Splicing of glass fibersEdit

 
Splicing of glass fibers by thermal fusion splice. Fiber optic cable sleeve
 
Fiber optic cable splicer

Fiber-optic cables are spliced using a special arc-splicer, with installation cables connected at their ends to respective "pigtails" - short individual fibers with fiber-optic connectors at one end. The splicer precisely adjusts the light-guiding cores of the two ends of the glass fibers to be spliced. The adjustment is done fully automatically in modern devices, whereas in older models this is carried out manually by means of micrometer screws and microscope. An experienced splicer can precisely position the fiber ends within a few seconds. Subsequently, the fibers are fused together (welded) with an electric arc. Since no additional material is added, such as gas welding or soldering, this is called a "fusion splice".
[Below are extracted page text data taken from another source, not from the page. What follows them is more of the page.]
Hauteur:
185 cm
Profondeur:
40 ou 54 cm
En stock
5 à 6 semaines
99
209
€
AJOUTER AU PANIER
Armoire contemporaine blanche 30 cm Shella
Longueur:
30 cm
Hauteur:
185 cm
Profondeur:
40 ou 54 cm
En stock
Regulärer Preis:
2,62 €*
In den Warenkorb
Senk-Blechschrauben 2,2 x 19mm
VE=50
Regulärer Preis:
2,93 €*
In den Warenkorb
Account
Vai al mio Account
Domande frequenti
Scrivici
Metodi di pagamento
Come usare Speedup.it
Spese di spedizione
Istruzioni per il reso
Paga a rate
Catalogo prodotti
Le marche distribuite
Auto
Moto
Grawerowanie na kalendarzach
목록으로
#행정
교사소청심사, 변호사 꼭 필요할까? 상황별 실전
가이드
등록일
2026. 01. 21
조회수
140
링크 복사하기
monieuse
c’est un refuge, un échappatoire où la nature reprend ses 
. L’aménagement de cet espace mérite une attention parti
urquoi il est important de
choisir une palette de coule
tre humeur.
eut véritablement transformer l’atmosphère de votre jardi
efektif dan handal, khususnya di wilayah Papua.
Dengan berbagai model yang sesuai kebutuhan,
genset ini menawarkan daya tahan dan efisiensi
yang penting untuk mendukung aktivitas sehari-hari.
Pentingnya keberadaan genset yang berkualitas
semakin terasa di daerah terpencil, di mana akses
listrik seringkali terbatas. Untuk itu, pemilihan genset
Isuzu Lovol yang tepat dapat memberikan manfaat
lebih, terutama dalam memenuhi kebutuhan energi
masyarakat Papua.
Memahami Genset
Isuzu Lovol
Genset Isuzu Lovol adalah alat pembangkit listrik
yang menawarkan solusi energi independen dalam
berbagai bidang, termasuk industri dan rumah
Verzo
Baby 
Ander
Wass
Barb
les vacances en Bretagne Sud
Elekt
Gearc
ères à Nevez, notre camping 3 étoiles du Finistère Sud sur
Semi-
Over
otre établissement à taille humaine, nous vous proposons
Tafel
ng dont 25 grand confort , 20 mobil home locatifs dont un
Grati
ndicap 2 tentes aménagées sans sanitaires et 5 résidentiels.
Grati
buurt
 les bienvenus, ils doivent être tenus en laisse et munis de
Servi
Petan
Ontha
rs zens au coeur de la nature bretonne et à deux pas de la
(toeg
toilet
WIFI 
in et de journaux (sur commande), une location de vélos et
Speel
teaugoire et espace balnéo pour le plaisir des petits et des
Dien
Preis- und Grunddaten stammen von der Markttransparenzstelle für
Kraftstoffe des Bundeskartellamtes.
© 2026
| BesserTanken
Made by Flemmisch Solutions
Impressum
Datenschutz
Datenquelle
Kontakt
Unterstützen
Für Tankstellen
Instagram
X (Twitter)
Depending on the quality of the splicing process, attenuation values at the splice points are achieved by 0.3 dB, with good splices also below 0.02 dB. For newer generation devices, alignment is done automatically by motors. Here one differentiates core and jacket centering. At core centering (usually single-mode fibers), the fiber cores are aligned. A possible core offset with respect to the jacket is corrected. In the jacket centering (usually in multimode fibers), the fibers are adjusted to each other by means of electronic image processing in front of the splice.

When working with good equipment, the damping value is according to experience at max. 0.1 dB. Measurements are made by means of special measuring devices including optical time-domain reflectometry (OTDR). A good splice should have an attenuation of less than 0.3 dB over the entire distance. Finished fiber optic splices are housed in splice boxes.

One differentiates:[1]

  • Fusion splice
  • Adhesive splicing
  • Crimp splice or NENP (no-epoxy no-polish), mechanical splice

See alsoEdit

ReferencesEdit

  1. ^ "Crimp splice". itwissen.info. Retrieved 2017-04-21.
  • Yablonx, Andrew D. (2005). Optical fiber fusion splicing. Springer, Berlin, Heidelberg, New York. ISBN 978-3-540-23104-2.